The next time your company's CEO sends you an email and asks you to do something, it might be best not to comply. This is no April Fool's joke to get you fired — just a bit of caution in the wake of a widespread phishing scam known as "whaling."
Snapchat was a victim in February when a hacker exposed the company's payroll information to the world. Mattel got toyed with in March when the company was duped into sending $3 million to a bank account in China. In all, the FBI estimates more than 12,000 businesses have been targeted since October 2013, with total losses around $2 billion.
These big companies with big IT departments can still be extremely vulnerable to cyberattacks, and the biggest vulnerability is a company's employees. Cybersecurity expert Joseph Steinberg says the reason we’re seeing such a rise in these phishing attacks is because they’re much easier than hacking into a computer system, and the odds of getting caught are also much lower.
"Security technology has improved quite a bit over the two decades since the commercialization of the Internet, but we are still using human brain version 1.0," said Steinberg, CEO of SecureMySocial. "Making things worse in recent years is social media, which gives criminals plenty of information to help them craft highly effective phishing emails."
It all starts with a simple email in which the criminal pretends to be an executive at the company, often the CEO. The criminal asks the email recipient to take an action that would be common for that person’s job role — asking someone in accounts payable to issue a wire payment to some new vendor, or asking someone in IT to reset a password, etc.
"Many of the email addresses of your organization are available to the public via the Internet and thus easy to find for cyberthieves," said Darren Guccione, CEO and co-founder of Keeper Security, Inc. "Once they conduct a search for email addresses of your company, they find all publicly available email addresses of your employees and launch a phishing attack on as many of them as possible."
Once the action is taken, it's pretty much game over. Mattel was lucky enough to work with Chinese authorities to get its money back, but the vast majority of these attacks don't end on such a happy note.

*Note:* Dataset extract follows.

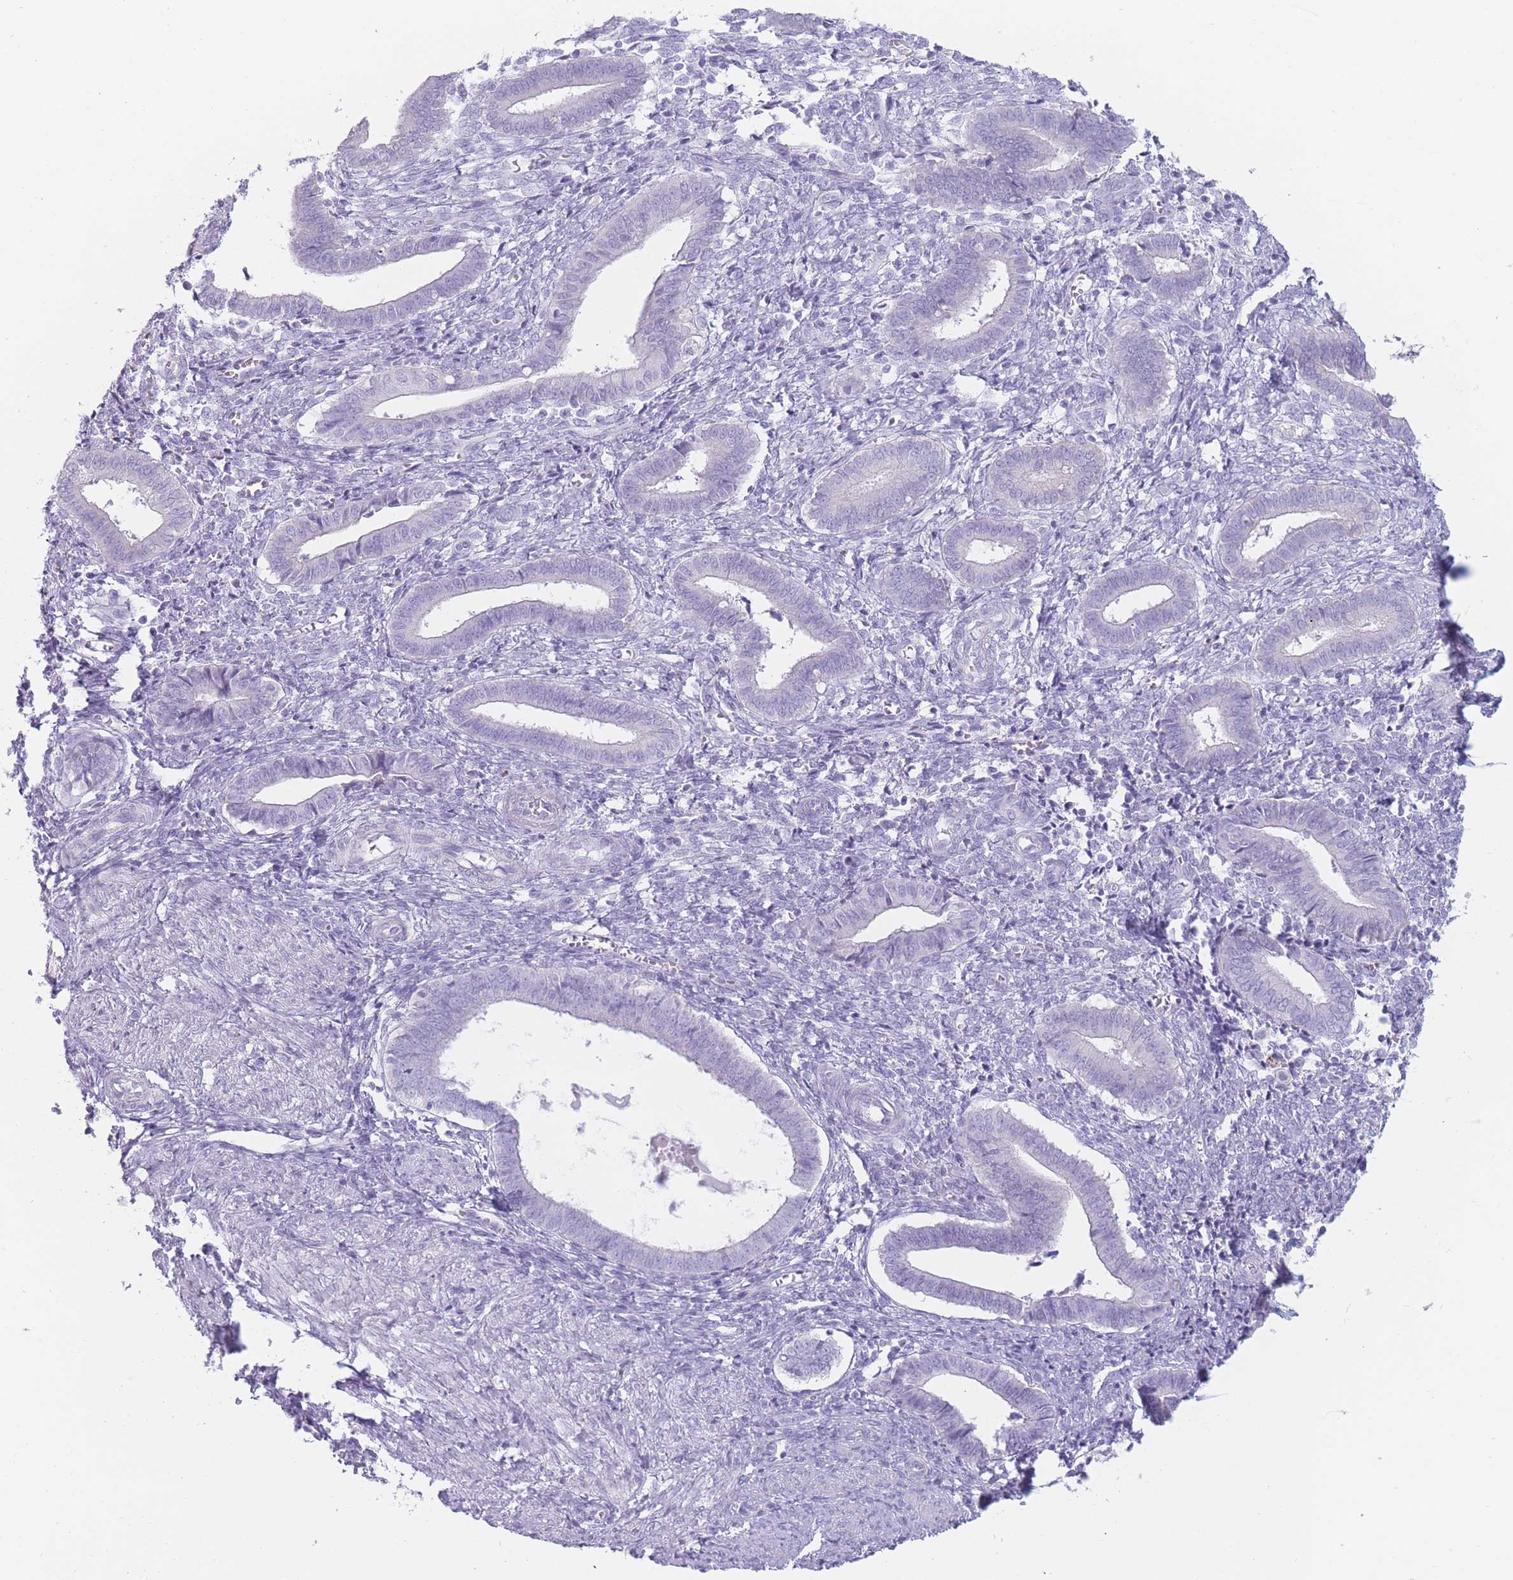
{"staining": {"intensity": "negative", "quantity": "none", "location": "none"}, "tissue": "endometrium", "cell_type": "Cells in endometrial stroma", "image_type": "normal", "snomed": [{"axis": "morphology", "description": "Normal tissue, NOS"}, {"axis": "topography", "description": "Other"}, {"axis": "topography", "description": "Endometrium"}], "caption": "IHC micrograph of benign endometrium: endometrium stained with DAB (3,3'-diaminobenzidine) demonstrates no significant protein positivity in cells in endometrial stroma. Nuclei are stained in blue.", "gene": "GPR12", "patient": {"sex": "female", "age": 44}}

So what can companies do to prevent this? Steinberg offers three basic steps:
1. Social media caution: "To prevent employees from oversharing on social media, educate them about the risks, and use technology to warn them if they are making a problematic post."
2. Implement safeguards: "Institute policies to prevent problems (e.g., that payments over a certain dollar figure to new providers must be approved, or requests for W2s must be approved by multiple people separately with emails sent to them rather than from them or orally by callback to an authorized party's known cellphone number), etc."
3. Teach employees: "Educate users about CEO email scams, and train them to recognize phishing emails."
And to that final point, Guccione suggests periodically running mock phishing scams on your company to test how vulnerable you are.
"After the 'attack,' companies can better understand how vulnerable they are to phishing attacks by identifying employees most prone to clicking them," Guccione said. "The employees themselves don't need to be singled out and humiliated, but the company can release the results as a wake-up call before implementing a no-click policy."
Take the steps necessary to protect your company from becoming the next "whaling" victim. After all, it's much better to be Moby-Dick — the one that got away.